In August, the newly-arrived Akasa Air trailed SpiceJet in terms of market share as the latter suffered with pilot shortages and aircraft groundings. In June, Akasa Air surpassed SpiceJet, and in July, the distance between the two airlines grew. Around 5.27 lakh passengers were carried by Akasa Air in August, earning it a 4.2 percent market share—a decline of 100 basis points from July.

In addition to declining by 100 basis points in June, 40 basis points in May, 60 basis points in April, 70 basis points in March, 20 basis points in February, and 30 basis points in January, SpiceJet's market share has decreased by 20 basis points in July. The airline's market share had decreased steadily for the previous 14 months, according to DGCA data. In February 2022, SpiceJet's market share peaked at 10.7 percent.

Source: Directorate General of Civil Aviation

In August, SpiceJet, Vistara, IndiGo, Air India, and AirAsia India's occupancy rates were 90.9 percent, 91.3 percent, 83.6 percent, 84.5 percent, and 82.4 percent, respectively. The passenger load factor for Akasa Air, the newest airline in India, increased slightly from 86.6 percent in July to 87.3 percent in August.

For the second consecutive month, IndiGo earned the best on-time performance in August. In August, IndiGo had an on-time performance rate of 89 percent at four major airports: Delhi, Bengaluru, Hyderabad, and Mumbai. The following three were Air Asia, Vistara, and Akasa Air. Indian carriers' on-time performance increased 2 to 5 percent in August compared to July. In June and July, India's airlines saw a decline in on-time performance as a result of the country's widespread flooding.

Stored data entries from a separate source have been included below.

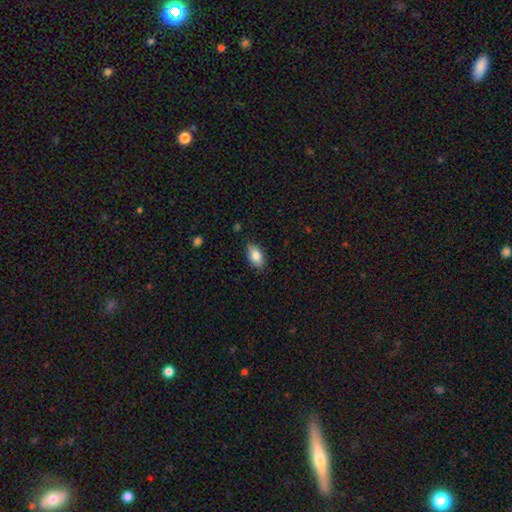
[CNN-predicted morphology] Smooth or featured: smooth — 83% (featured or disk — 10%)
How rounded: in between — 91% (round — 5%)
Merging: none — 82% (minor disturbance — 15%)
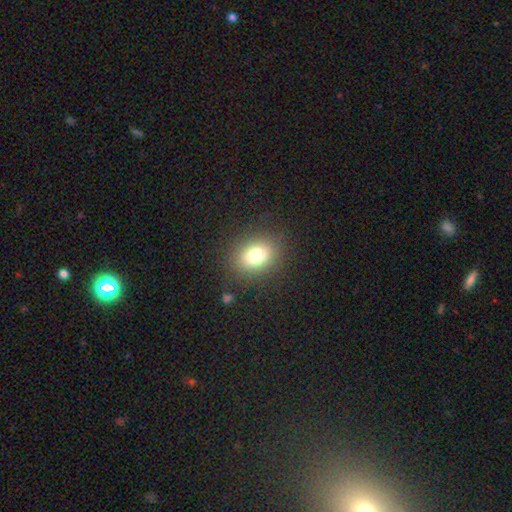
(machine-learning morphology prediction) Overall: smooth (77%). How rounded: in between (58%; round 41%). Merging: none (85%).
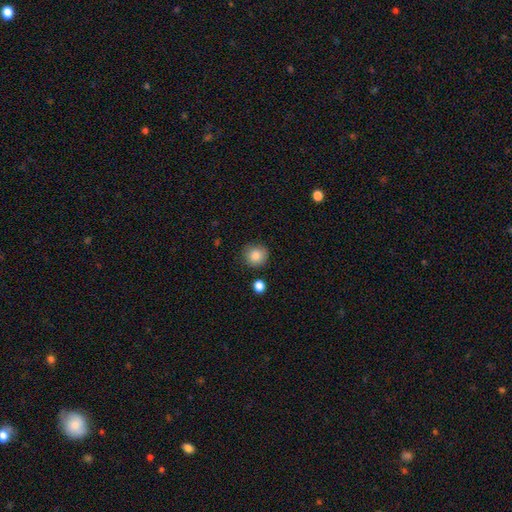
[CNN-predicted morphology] Smooth or featured: smooth — 87% (star or artifact — 9%)
How rounded: round — 89% (in between — 10%)
Merging: none — 84% (minor disturbance — 10%)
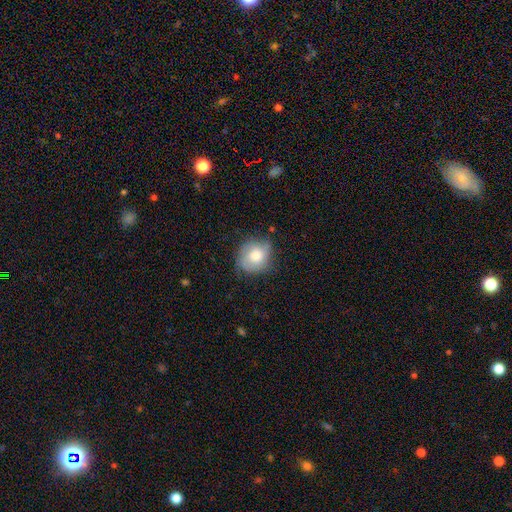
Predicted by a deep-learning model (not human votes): Q: Smooth or featured?
A: smooth (68%); runner-up: featured or disk (25%)
Q: How rounded?
A: round (75%); runner-up: in between (24%)
Q: Merging?
A: none (65%); runner-up: minor disturbance (26%)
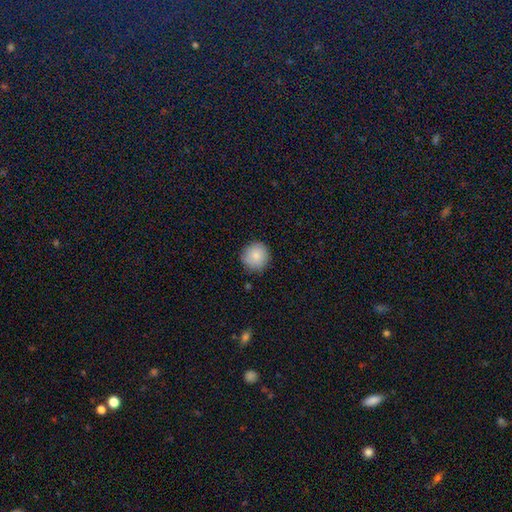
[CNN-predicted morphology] smooth_or_featured: smooth (p=0.85) [alt: star or artifact p=0.08]
how_rounded: round (p=0.93) [alt: in between p=0.06]
merging: none (p=0.87) [alt: minor disturbance p=0.10]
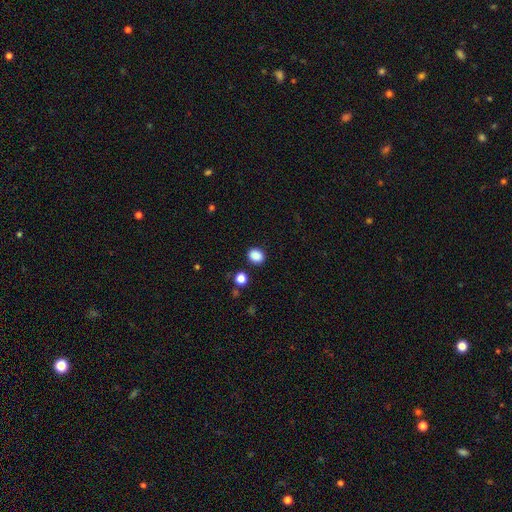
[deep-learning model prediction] This is clearly a smooth galaxy (87%). How rounded: likely round (60%). Merging: clearly none (88%).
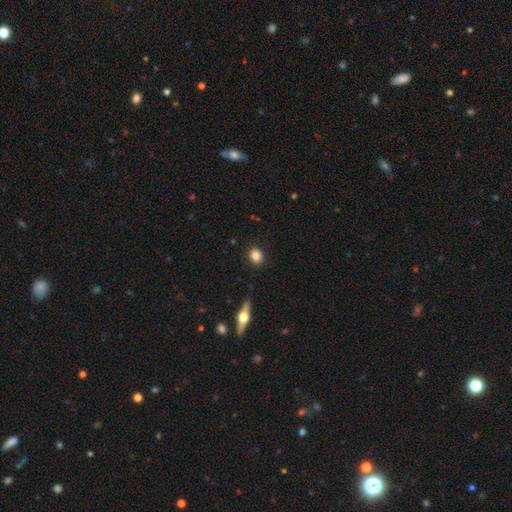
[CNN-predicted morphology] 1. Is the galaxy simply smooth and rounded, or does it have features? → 84% smooth, 8% star or artifact, 8% featured or disk.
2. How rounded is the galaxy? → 62% round, 36% in between, 2% cigar-shaped.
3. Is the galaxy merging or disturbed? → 89% none, 7% minor disturbance, 2% major disturbance, 1% merger.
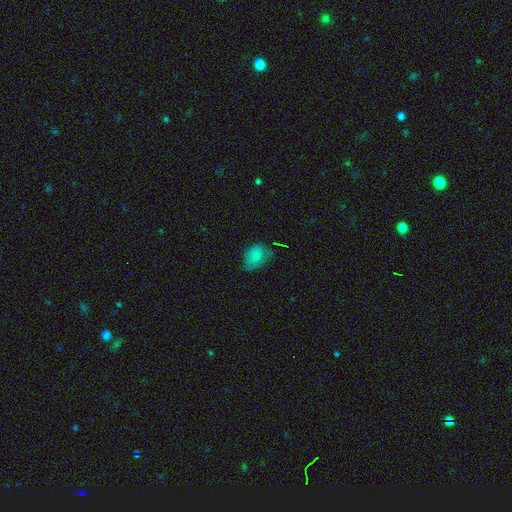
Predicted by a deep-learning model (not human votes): smooth-or-featured: smooth: 76% | featured or disk: 13% | star or artifact: 11%
  how-rounded: in between: 73% | round: 26% | cigar-shaped: 1%
  merging: none: 54% | minor disturbance: 33% | major disturbance: 11% | merger: 2%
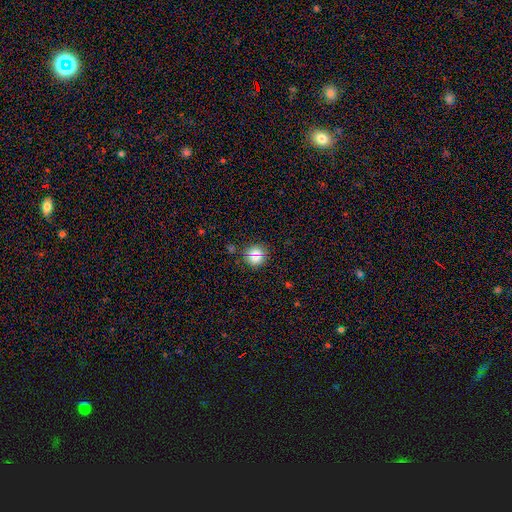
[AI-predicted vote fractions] smooth-or-featured: smooth: 76% | star or artifact: 14% | featured or disk: 10%
  how-rounded: round: 90% | in between: 9% | cigar-shaped: 1%
  merging: none: 76% | minor disturbance: 12% | merger: 8% | major disturbance: 4%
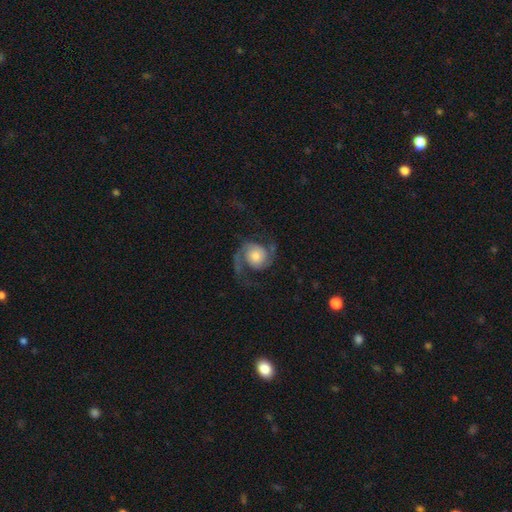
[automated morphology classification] Smooth or featured: featured or disk — 86% (smooth — 9%)
Edge-on disk: no — 98% (yes — 2%)
Bar: no — 72% (weak — 22%)
Spiral arms: yes — 97% (no — 3%)
Spiral winding: medium — 48% (loose — 36%)
Spiral arm count: 2 — 91% (1 — 3%)
Bulge size: moderate — 48% (small — 27%)
Merging: none — 70% (major disturbance — 15%)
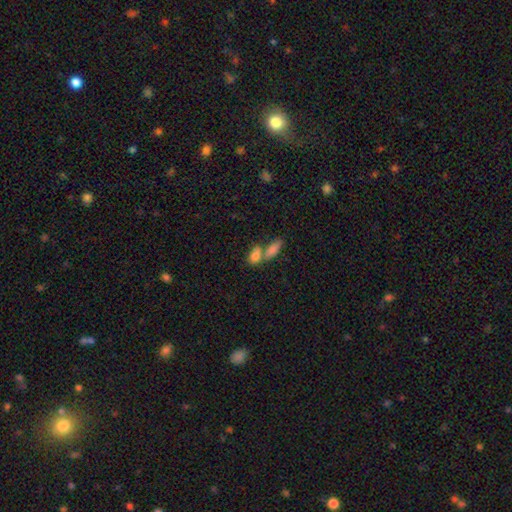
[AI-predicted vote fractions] smooth_or_featured: smooth (p=0.80) [alt: featured or disk p=0.11]
how_rounded: in between (p=0.78) [alt: round p=0.11]
merging: merger (p=0.54) [alt: none p=0.34]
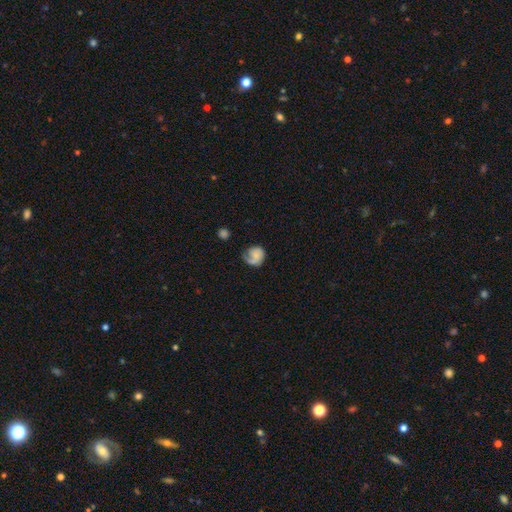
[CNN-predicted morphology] featured or disk 47%, smooth 45%, star or artifact 8%. Down the decision tree: merging — none (46%).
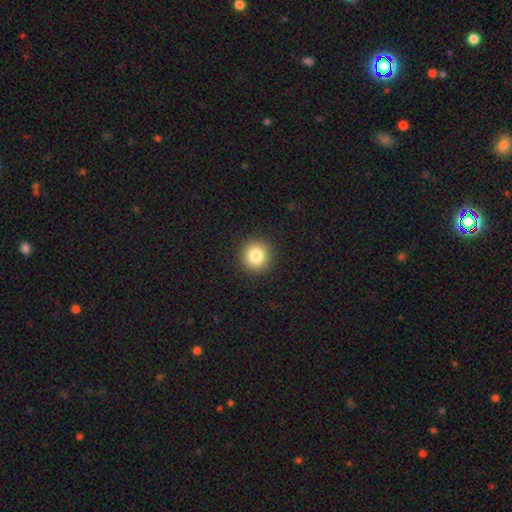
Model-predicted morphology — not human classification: Overall: smooth (83%). How rounded: round (92%). Merging: none (92%).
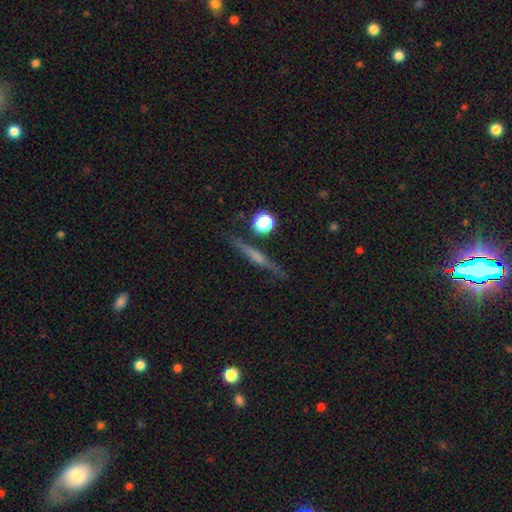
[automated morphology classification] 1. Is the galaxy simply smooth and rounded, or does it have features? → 67% featured or disk, 23% smooth, 10% star or artifact.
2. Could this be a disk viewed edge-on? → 96% yes, 4% no.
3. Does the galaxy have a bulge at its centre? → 59% rounded, 27% none, 14% boxy.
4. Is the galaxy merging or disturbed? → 87% none, 8% minor disturbance, 2% merger, 2% major disturbance.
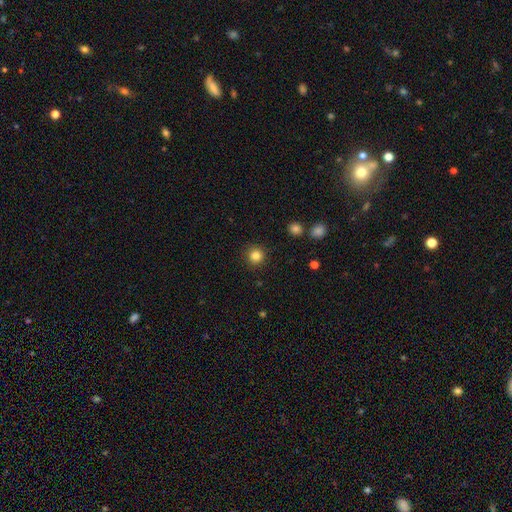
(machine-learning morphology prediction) type=smooth (84%); roundness=round (94%); merging=none (90%).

According to the ICRA ratings agency, the domestic aviation industry is currently stable and the fast paced recovery in domestic passenger traffic is expected to continue in coming months. It was noted that the sector has improved pricing power, as seen by the stronger yields and consequently the airlines' revenue per available seat kilometer-cost per available seat kilometer (RASK-CASK) differential. The same is anticipated to continue, Icra said, with the price of aviation turbine fuel (ATF) down year over year since April of this year and foreign exchange rates being largely unchanged.

It was noted that despite a healthy recovery in air passenger traffic, the domestic aviation industry continues to face challenges due to elevated ATF prices and the depreciation of the rupee against the US dollar, when compared to the pre-Covid levels. Both of these factors have a significant impact on the cost structure of the airlines.

The sector is expected to have suffered a net loss of between Rs. 17,500 and 17,500 crore in FY23 as a result of rising ATF prices and the weakening US currency. Even so, it is significantly less than the net loss of over Rs 21,700 crore in FY2022, which was mostly caused by an increase in the airlines' capacity to support their yields without affecting demand. Following the current sector consolidation, the net loss is further anticipated to drastically decline by Rs 3,000–5,000 crore in FY24 as airlines continue to see good passenger traffic growth and uphold price discipline, ICRA said.